However, they have a week to go crazy beforehand, and so they do with pancakes, and other traditional Russian foods. Of which, one Russian food, Blin is a traditional staple. Blin is essentially a crepe, and for all those that want to make it here is a fun recipe:
2/3 cup warm milk
½ tsp honey
1 pkt dry yeast
2 tbl melted butter, cooled
½ cup flour, plus 2 tbl flour
1 pch salt
2 eggs, whisked together
1 potato, cut in half
vegetable oil or butter for frying
Preparation: Combine milk, honey and yeast in a medium bowl. Whisk together and let stand until foamy. Stir in cooled butter. In a separate bowl combine the flours, salt and baking powder. Make an indentation in the center of the dry mixture and stir in liquid mixture, slowly, until blended. Without stirring vigorously, blend in whisked eggs just until combined. Cover and let rise at room temperature for about 1 1/2 hours or until doubled in volume.
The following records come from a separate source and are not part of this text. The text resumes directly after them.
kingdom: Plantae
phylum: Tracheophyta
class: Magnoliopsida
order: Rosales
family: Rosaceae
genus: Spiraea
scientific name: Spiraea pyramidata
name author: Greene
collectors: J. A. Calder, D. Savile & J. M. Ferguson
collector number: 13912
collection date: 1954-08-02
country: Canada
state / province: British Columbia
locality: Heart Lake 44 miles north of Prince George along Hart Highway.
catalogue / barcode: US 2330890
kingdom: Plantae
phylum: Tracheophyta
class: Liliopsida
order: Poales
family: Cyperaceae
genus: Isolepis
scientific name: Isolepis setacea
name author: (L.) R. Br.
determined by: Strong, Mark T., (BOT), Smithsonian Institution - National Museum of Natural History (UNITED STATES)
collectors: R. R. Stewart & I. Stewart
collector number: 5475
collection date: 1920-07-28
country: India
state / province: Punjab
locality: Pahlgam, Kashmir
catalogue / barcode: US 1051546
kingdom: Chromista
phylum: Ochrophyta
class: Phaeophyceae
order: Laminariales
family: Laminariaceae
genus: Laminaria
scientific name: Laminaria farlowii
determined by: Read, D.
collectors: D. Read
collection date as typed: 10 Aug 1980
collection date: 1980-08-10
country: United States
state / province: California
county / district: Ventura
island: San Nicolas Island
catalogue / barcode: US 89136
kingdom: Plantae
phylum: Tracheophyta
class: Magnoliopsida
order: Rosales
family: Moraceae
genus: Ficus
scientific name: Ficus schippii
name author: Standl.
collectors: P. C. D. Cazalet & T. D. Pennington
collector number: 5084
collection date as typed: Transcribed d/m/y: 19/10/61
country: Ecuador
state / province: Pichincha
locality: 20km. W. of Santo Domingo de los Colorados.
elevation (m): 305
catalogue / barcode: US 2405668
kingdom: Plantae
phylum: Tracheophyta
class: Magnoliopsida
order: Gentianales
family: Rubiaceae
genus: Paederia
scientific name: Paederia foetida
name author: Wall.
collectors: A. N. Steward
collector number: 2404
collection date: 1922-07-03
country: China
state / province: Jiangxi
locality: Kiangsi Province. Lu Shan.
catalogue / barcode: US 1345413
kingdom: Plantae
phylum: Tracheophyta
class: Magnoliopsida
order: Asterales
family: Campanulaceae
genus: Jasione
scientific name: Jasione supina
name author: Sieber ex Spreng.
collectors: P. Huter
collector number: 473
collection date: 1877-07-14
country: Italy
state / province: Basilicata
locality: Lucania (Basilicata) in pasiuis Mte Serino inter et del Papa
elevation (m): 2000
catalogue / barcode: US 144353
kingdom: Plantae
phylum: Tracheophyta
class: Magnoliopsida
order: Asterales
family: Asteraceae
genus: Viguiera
Cooking: Heat a thick-bottomed skillet (or a blini, crepe, or plett pan) over medium-high heat. Dip the halved potato in oil, or coat with butter and grease the pan lightly (this is the traditional way, a paper towel or oil brush may also be used). Pour some batter in the pan. Some chefs use a special "blini roller" to spread the batter evenly and paper-thin, otherwise, move the pan while pouring to help spread the batter, or make very small bliny, which will be able to spread themselves (use about 1 tbl.). When the blin is golden brown on its underside (should happen in under 1 minute), flip over and brown the other side. Repeat.
Presentation: Blini are remarkably versatile and may be served with nearly anything from caviar to salmon to cottage cheese to sour cream to jam to honey. Place your filling in the center of the blin. For larger blin, fold once in half, then thrice lengthwise to form a small triangle.